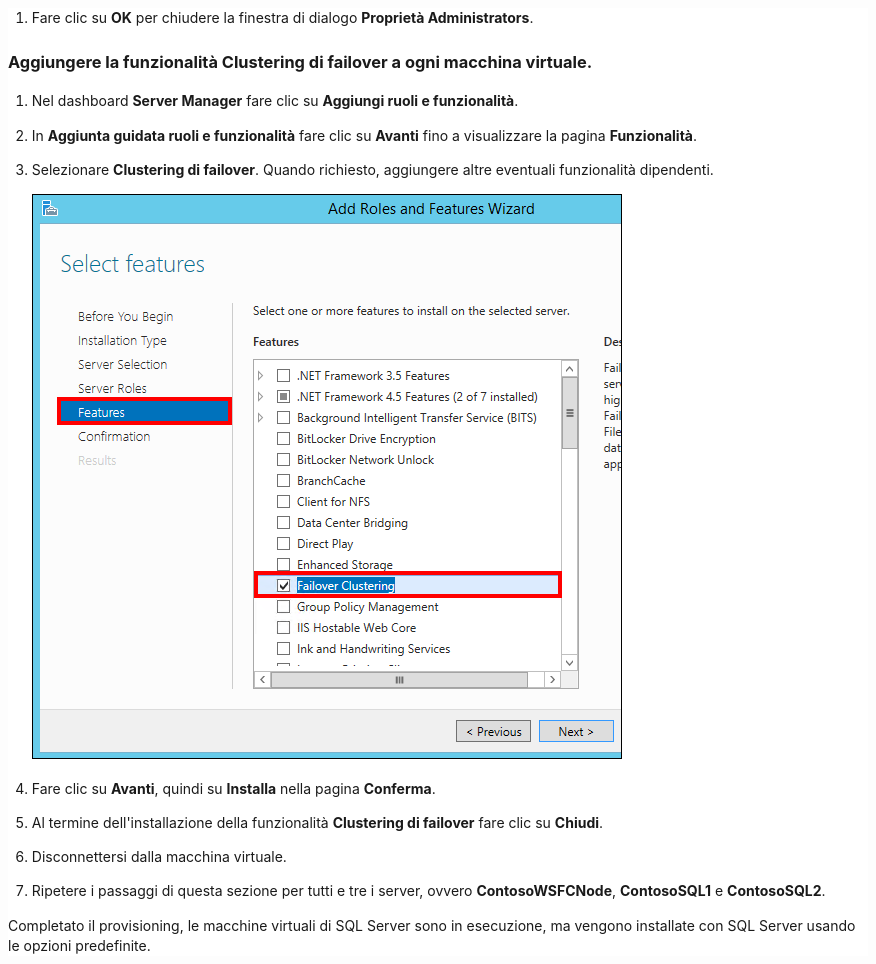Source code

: 1. Fare clic su **OK** per chiudere la finestra di dialogo **Proprietà Administrators**.

### Aggiungere la funzionalità **Clustering di failover** a ogni macchina virtuale.

1. Nel dashboard **Server Manager** fare clic su **Aggiungi ruoli e funzionalità**.

1. In **Aggiunta guidata ruoli e funzionalità** fare clic su **Avanti** fino a visualizzare la pagina **Funzionalità**.

1. Selezionare **Clustering di failover**. Quando richiesto, aggiungere altre eventuali funzionalità dipendenti.

	![Aggiunta della funzionalità Clustering di failover alla macchina virtuale](./media/virtual-machines-windows-classic-portal-sql-availability/IC784631.png)

1. Fare clic su **Avanti**, quindi su **Installa** nella pagina **Conferma**.

1. Al termine dell'installazione della funzionalità **Clustering di failover** fare clic su **Chiudi**.

1. Disconnettersi dalla macchina virtuale.

1. Ripetere i passaggi di questa sezione per tutti e tre i server, ovvero **ContosoWSFCNode**, **ContosoSQL1** e **ContosoSQL2**.

Completato il provisioning, le macchine virtuali di SQL Server sono in esecuzione, ma vengono installate con SQL Server usando le opzioni predefinite.
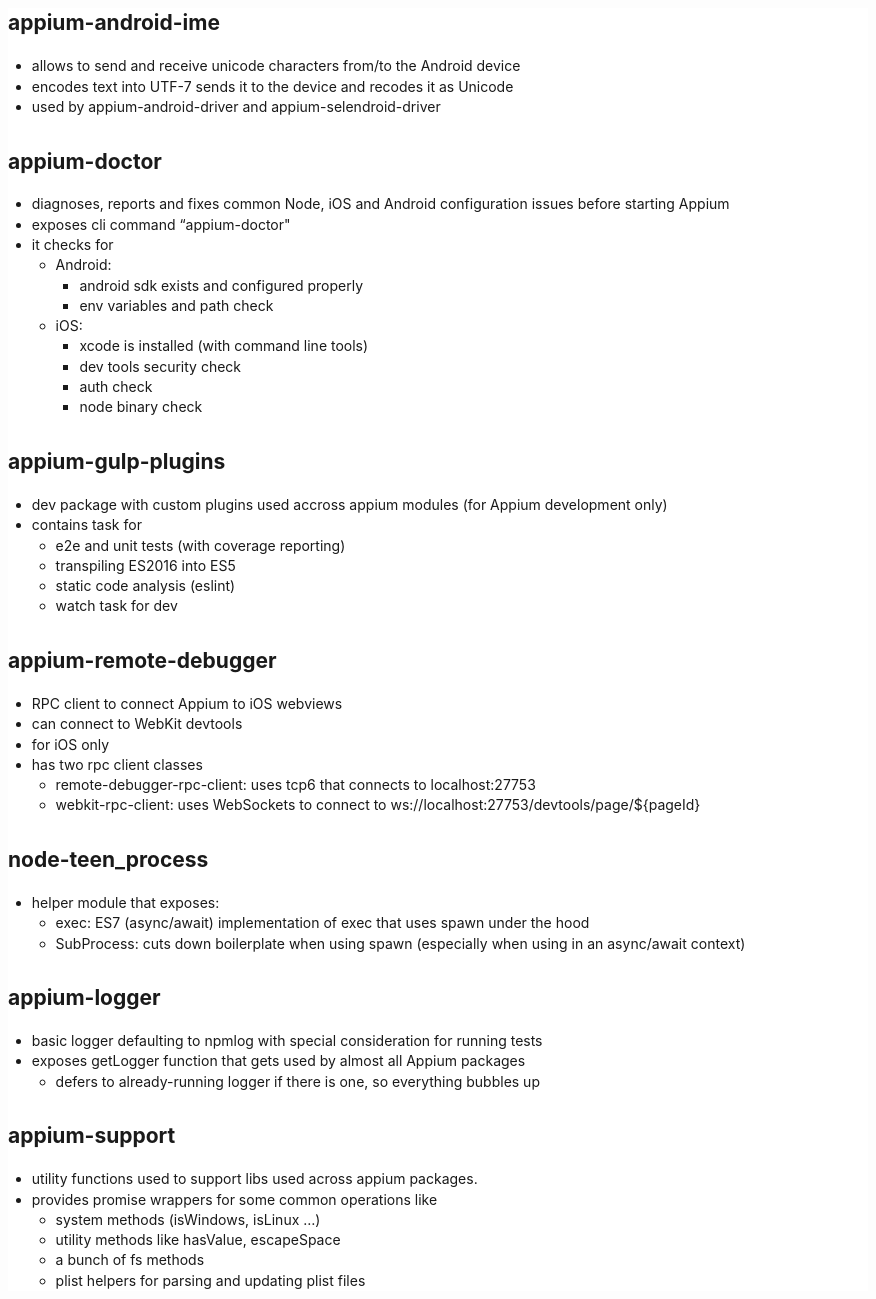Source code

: ## appium-android-ime
- allows to send and receive unicode characters from/to the Android device
- encodes text into UTF-7 sends it to the device and recodes it as Unicode
- used by appium-android-driver and appium-selendroid-driver

## appium-doctor
- diagnoses, reports and fixes common Node, iOS and Android configuration issues before starting Appium
- exposes cli command “appium-doctor"
- it checks for
  - Android:
    - android sdk exists and configured properly
    - env variables and path check
  - iOS:
    - xcode is installed (with command line tools)
    - dev tools security check
    - auth check
    - node binary check

## appium-gulp-plugins
- dev package with custom plugins used accross appium modules (for Appium development only)
- contains task for
  - e2e and unit tests (with coverage reporting)
  - transpiling ES2016 into ES5
  - static code analysis (eslint)
  - watch task for dev

## appium-remote-debugger
- RPC client to connect Appium to iOS webviews
- can connect to WebKit devtools
- for iOS only
- has two rpc client classes
  - remote-debugger-rpc-client: uses tcp6 that connects to localhost:27753
  - webkit-rpc-client: uses WebSockets to connect to ws://localhost:27753/devtools/page/${pageId}

## node-teen_process
- helper module that exposes:
  - exec: ES7 (async/await) implementation of exec that uses spawn under the hood
  - SubProcess: cuts down boilerplate when using spawn (especially when using in an async/await context)

## appium-logger
- basic logger defaulting to npmlog with special consideration for running tests
- exposes getLogger function that gets used by almost all Appium packages
  - defers to already-running logger if there is one, so everything bubbles up

## appium-support
- utility functions used to support libs used across appium packages.
- provides promise wrappers for some common operations like
  - system methods (isWindows, isLinux …)
  - utility methods like hasValue, escapeSpace
  - a bunch of fs methods
  - plist helpers for parsing and updating plist files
══════════
▶ [Work task] In the records above, how many lines include "macchina"? Give that number and nothing more.

▶ [Response area] 3